● WHAT IS REQUIRED
For the listing below, print exactly the lines from the line with "For good encapsulation, I" to the line with "unchanged, in spite", both included, and nothing beyond them.

□ □ □ □ □

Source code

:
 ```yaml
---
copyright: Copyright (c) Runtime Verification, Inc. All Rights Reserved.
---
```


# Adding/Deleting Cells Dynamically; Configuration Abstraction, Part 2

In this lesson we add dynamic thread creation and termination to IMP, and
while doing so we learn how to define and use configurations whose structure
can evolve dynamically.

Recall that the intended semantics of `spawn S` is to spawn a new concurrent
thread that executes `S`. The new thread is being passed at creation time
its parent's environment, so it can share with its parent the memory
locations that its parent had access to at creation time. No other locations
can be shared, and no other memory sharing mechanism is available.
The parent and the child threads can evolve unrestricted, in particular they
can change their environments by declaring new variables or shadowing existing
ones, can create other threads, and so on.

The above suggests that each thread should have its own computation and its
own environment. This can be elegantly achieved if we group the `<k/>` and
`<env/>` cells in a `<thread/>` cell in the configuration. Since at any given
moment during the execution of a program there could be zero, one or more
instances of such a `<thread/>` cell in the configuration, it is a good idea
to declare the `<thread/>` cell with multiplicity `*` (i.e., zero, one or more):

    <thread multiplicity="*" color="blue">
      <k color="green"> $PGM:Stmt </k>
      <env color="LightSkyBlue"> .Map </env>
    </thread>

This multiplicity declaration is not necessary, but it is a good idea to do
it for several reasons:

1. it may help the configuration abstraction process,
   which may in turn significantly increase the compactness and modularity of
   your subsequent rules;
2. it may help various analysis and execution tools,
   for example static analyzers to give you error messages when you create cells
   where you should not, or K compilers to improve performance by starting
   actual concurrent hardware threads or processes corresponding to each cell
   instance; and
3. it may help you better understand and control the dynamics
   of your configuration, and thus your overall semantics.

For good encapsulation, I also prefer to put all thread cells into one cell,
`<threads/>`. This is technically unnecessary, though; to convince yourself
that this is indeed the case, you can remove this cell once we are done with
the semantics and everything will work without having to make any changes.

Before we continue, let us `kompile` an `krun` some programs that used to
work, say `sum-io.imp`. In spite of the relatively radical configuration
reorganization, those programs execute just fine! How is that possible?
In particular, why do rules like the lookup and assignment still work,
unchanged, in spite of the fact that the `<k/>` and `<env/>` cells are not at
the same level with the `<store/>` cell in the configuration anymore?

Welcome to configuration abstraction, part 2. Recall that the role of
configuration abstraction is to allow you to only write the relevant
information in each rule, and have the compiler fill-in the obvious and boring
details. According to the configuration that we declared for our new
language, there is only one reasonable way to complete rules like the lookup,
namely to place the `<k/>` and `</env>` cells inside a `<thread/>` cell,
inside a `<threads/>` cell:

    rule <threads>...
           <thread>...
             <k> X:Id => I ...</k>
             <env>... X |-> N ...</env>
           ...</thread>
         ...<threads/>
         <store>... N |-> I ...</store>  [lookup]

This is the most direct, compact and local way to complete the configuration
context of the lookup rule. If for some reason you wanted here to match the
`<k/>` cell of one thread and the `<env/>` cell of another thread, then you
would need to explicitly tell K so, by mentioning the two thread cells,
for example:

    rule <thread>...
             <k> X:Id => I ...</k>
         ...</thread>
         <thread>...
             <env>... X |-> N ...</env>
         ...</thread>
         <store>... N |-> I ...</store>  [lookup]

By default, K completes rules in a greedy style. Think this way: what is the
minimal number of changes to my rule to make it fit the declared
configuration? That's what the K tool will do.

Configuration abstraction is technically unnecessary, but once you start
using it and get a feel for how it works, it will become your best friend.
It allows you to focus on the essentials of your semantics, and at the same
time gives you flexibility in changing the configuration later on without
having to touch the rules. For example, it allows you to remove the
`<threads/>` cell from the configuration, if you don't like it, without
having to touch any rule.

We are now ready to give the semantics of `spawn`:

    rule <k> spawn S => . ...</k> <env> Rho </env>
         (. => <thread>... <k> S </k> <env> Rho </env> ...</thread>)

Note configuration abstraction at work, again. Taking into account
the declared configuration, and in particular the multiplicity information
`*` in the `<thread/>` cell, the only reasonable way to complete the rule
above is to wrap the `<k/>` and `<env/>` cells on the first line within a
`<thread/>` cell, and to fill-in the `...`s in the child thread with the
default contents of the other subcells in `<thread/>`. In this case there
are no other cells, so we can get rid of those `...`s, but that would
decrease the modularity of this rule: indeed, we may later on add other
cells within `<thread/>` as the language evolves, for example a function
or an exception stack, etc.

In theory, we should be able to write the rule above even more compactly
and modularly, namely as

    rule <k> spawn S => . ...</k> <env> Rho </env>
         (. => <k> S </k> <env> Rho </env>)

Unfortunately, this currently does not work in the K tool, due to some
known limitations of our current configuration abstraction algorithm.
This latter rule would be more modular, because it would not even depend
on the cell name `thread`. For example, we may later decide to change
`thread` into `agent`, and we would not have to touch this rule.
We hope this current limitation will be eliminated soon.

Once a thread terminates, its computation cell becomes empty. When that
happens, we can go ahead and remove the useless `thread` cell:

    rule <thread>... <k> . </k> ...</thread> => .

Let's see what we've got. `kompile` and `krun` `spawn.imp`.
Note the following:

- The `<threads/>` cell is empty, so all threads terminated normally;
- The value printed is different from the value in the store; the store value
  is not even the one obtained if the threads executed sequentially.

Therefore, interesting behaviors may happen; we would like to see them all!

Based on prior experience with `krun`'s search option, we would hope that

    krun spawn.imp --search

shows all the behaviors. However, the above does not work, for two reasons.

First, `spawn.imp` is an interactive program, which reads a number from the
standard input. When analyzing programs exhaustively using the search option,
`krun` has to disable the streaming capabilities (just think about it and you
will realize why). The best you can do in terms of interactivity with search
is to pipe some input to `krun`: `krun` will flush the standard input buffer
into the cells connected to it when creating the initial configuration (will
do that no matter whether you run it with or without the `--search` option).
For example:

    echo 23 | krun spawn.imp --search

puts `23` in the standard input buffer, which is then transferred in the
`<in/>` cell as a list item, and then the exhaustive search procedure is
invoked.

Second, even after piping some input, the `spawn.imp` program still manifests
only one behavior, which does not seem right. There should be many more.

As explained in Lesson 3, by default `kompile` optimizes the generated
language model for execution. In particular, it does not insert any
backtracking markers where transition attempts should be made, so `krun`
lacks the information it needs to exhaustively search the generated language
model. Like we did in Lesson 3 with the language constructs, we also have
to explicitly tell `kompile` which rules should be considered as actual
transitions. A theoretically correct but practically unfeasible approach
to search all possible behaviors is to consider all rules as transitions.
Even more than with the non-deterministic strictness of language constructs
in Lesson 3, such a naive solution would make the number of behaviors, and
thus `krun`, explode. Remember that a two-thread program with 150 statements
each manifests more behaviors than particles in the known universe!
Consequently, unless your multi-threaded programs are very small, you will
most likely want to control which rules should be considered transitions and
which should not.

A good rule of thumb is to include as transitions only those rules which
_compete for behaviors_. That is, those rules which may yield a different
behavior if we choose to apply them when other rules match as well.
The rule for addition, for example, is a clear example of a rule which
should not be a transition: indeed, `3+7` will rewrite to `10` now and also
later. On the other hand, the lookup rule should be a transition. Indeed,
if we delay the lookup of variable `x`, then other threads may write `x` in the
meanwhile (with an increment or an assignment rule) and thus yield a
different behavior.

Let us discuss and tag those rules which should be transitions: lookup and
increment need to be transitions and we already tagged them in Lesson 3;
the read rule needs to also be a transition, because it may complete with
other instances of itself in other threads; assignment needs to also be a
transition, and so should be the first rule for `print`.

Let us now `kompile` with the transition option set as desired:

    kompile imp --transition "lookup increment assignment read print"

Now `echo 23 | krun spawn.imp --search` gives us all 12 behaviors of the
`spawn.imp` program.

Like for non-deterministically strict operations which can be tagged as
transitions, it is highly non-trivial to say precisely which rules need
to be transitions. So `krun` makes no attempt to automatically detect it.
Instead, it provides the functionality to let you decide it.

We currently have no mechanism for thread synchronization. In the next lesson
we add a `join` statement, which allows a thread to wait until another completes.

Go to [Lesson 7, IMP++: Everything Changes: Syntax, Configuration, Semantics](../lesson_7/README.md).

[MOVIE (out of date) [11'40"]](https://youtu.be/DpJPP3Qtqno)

□ □ □ □ □

● EXERCISE RESPONSE
For good encapsulation, I also prefer to put all thread cells into one cell,
`<threads/>`. This is technically unnecessary, though; to convince yourself
that this is indeed the case, you can remove this cell once we are done with
the semantics and everything will work without having to make any changes.

Before we continue, let us `kompile` an `krun` some programs that used to
work, say `sum-io.imp`. In spite of the relatively radical configuration
reorganization, those programs execute just fine! How is that possible?
In particular, why do rules like the lookup and assignment still work,
unchanged, in spite of the fact that the `<k/>` and `<env/>` cells are not at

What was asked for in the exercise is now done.